■ TASK OBJECTIVE
Copy the text read from each page in the listing below word for word, line by line. Leave out the pictures.
··· RECORDS FOR THE TASK ···
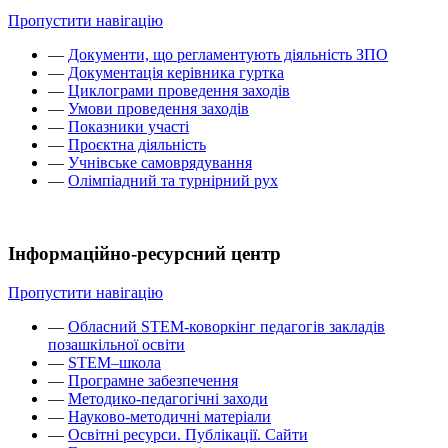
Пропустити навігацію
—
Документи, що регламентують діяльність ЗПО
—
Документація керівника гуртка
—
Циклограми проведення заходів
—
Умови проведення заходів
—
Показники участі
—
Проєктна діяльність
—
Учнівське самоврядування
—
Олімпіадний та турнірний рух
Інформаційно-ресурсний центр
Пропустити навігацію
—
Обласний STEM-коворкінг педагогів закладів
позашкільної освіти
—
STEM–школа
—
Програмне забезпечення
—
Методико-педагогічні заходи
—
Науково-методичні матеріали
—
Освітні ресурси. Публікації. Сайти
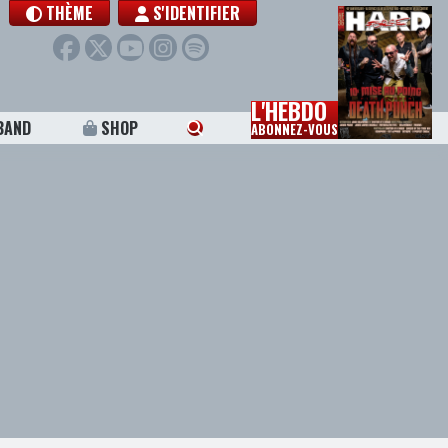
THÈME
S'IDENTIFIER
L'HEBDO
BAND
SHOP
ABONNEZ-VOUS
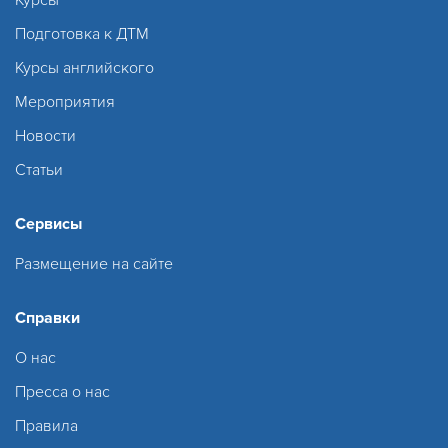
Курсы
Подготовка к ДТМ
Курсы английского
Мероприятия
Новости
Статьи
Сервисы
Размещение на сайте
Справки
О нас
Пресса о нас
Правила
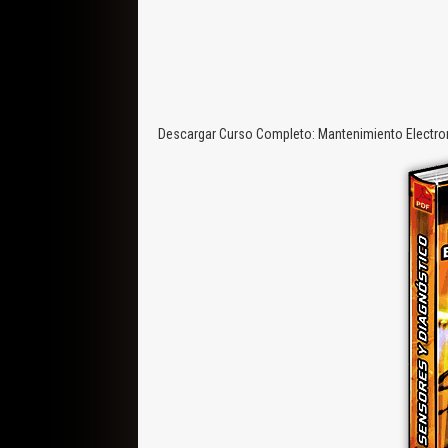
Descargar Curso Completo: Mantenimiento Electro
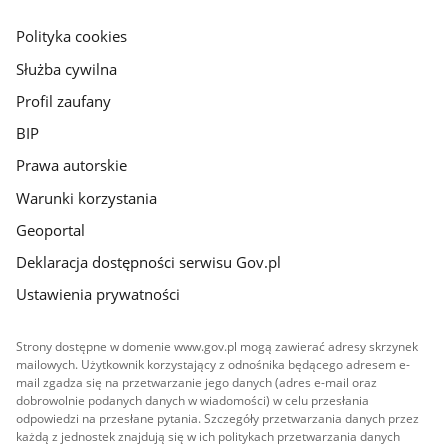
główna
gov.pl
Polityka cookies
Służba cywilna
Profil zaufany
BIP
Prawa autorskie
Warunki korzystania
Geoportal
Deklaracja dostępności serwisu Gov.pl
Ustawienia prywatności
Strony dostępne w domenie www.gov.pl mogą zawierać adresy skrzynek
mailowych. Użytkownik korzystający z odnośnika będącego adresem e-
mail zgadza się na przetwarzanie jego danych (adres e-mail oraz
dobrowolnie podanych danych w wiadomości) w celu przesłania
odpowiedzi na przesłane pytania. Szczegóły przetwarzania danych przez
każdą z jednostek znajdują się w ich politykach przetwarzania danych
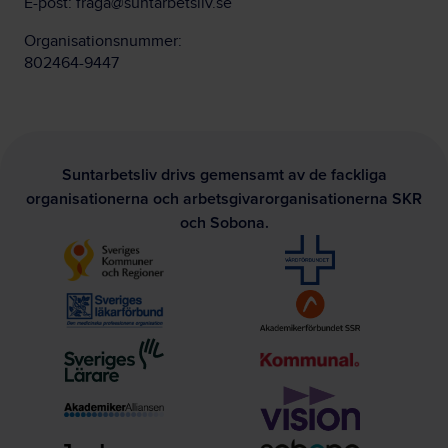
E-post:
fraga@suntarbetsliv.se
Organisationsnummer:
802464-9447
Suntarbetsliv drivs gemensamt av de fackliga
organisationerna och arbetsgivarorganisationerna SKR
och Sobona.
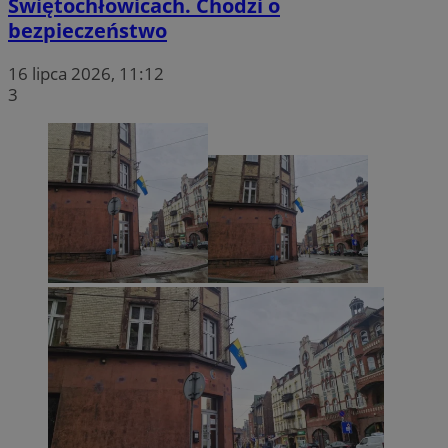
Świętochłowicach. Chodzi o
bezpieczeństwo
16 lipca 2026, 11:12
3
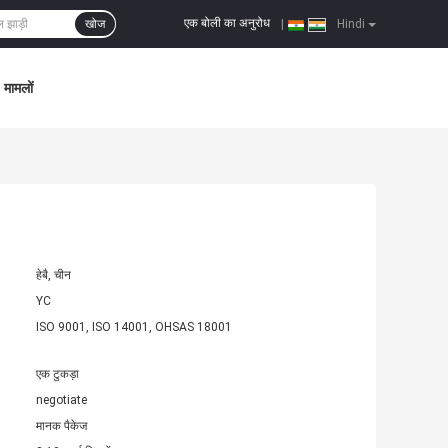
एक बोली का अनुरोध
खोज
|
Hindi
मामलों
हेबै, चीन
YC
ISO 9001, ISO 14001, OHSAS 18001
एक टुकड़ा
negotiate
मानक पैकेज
···
■ SOLUTION
Пропустити навігацію
—
Документи, що регламентують діяльність ЗПО
—
Документація керівника гуртка
—
Циклограми проведення заходів
—
Умови проведення заходів
—
Показники участі
—
Проєктна діяльність
—
Учнівське самоврядування
—
Олімпіадний та турнірний рух
Інформаційно-ресурсний центр
Пропустити навігацію
—
Обласний STEM-коворкінг педагогів закладів
позашкільної освіти
—
STEM–школа
—
Програмне забезпечення
—
Методико-педагогічні заходи
—
Науково-методичні матеріали
—
Освітні ресурси. Публікації. Сайти
THÈME
S'IDENTIFIER
L'HEBDO
BAND
SHOP
ABONNEZ-VOUS
Курсы
Подготовка к ДТМ
Курсы английского
Мероприятия
Новости
Статьи
Сервисы
Размещение на сайте
Справки
О нас
Пресса о нас
Правила
Descargar Curso Completo: Mantenimiento Electro
główna
gov.pl
Polityka cookies
Służba cywilna
Profil zaufany
BIP
Prawa autorskie
Warunki korzystania
Geoportal
Deklaracja dostępności serwisu Gov.pl
Ustawienia prywatności
Strony dostępne w domenie www.gov.pl mogą zawierać adresy skrzynek
mailowych. Użytkownik korzystający z odnośnika będącego adresem e-
mail zgadza się na przetwarzanie jego danych (adres e-mail oraz
dobrowolnie podanych danych w wiadomości) w celu przesłania
odpowiedzi na przesłane pytania. Szczegóły przetwarzania danych przez
każdą z jednostek znajdują się w ich politykach przetwarzania danych
E-post:
fraga@suntarbetsliv.se
Organisationsnummer:
802464-9447
Suntarbetsliv drivs gemensamt av de fackliga
organisationerna och arbetsgivarorganisationerna SKR
och Sobona.
Świętochłowicach. Chodzi o
bezpieczeństwo
16 lipca 2026, 11:12
3
एक बोली का अनुरोध
खोज
|
Hindi
मामलों
हेबै, चीन
YC
ISO 9001, ISO 14001, OHSAS 18001
एक टुकड़ा
negotiate
मानक पैकेज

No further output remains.